> **INPUT DATA**:
= = = = = = =
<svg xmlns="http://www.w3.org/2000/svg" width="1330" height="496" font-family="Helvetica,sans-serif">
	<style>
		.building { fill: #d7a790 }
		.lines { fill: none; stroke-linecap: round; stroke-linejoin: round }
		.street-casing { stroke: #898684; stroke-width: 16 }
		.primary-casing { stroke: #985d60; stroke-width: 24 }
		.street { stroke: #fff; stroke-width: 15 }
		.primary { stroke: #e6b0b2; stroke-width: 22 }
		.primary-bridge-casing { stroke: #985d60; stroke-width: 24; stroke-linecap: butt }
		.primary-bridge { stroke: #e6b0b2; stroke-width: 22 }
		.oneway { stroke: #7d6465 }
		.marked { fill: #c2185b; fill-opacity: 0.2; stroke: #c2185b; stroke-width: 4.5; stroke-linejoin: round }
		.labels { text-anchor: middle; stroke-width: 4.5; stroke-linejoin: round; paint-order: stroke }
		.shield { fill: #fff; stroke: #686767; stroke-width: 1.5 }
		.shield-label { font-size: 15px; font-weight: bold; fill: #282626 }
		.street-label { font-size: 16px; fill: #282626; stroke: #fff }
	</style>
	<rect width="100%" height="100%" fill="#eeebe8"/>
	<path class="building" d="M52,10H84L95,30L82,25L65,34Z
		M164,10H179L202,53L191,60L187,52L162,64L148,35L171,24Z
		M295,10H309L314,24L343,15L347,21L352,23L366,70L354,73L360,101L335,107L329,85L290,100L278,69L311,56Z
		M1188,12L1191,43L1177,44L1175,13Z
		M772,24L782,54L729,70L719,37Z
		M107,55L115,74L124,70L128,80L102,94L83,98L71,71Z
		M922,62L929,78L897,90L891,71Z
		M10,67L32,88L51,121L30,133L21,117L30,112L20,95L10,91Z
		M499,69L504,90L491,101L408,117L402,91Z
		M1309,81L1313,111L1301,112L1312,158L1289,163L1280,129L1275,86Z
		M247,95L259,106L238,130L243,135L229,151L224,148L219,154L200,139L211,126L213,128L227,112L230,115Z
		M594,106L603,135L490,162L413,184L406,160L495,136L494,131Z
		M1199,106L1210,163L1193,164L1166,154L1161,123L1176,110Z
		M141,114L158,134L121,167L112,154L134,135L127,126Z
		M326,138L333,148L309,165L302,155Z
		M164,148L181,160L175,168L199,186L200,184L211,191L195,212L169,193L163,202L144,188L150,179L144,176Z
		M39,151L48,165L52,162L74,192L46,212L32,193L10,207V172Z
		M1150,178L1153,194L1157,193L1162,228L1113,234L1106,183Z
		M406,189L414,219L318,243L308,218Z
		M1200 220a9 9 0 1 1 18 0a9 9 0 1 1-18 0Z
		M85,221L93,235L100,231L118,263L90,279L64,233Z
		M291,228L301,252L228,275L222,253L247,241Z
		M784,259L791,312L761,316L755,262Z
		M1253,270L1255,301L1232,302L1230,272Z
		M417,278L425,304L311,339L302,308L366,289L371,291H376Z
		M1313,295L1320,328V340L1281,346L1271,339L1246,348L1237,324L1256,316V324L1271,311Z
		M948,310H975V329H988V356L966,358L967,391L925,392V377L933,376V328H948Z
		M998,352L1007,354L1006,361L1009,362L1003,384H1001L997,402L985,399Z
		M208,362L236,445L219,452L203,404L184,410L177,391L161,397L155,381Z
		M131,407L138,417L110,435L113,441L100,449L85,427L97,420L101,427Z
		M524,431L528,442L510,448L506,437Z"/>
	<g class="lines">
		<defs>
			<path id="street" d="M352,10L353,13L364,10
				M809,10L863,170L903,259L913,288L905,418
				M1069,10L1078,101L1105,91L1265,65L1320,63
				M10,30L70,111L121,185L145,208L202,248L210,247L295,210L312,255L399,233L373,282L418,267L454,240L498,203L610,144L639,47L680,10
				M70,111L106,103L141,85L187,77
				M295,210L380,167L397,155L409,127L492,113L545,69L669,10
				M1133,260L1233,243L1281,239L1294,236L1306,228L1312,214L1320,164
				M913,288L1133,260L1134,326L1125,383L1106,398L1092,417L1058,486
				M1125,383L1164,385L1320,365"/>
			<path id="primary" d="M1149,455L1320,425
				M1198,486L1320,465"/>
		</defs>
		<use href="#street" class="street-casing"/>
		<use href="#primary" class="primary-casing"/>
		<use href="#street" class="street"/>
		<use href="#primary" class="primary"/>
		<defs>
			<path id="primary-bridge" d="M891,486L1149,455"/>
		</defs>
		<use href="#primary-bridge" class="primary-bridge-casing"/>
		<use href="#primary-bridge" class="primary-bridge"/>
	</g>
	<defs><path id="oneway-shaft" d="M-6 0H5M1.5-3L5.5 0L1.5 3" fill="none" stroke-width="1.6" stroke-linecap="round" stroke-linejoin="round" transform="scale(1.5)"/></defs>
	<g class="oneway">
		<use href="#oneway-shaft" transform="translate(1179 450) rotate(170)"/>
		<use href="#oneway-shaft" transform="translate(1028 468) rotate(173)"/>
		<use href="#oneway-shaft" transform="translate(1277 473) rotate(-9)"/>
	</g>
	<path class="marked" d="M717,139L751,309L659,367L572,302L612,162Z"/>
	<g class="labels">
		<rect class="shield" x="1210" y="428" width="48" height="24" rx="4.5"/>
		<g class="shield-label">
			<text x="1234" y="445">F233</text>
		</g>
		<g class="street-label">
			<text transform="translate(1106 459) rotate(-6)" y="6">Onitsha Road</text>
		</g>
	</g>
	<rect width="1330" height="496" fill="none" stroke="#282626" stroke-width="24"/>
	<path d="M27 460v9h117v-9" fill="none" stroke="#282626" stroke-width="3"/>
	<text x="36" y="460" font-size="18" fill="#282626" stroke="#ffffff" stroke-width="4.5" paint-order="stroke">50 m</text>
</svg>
= = = = = = =
> **ACTIVITY**:
Find the word "lines" in the listing above, then copy each line where it turns up.

> **EXERCISE ANSWER**:
		.lines { fill: none; stroke-linecap: round; stroke-linejoin: round }
	<g class="lines">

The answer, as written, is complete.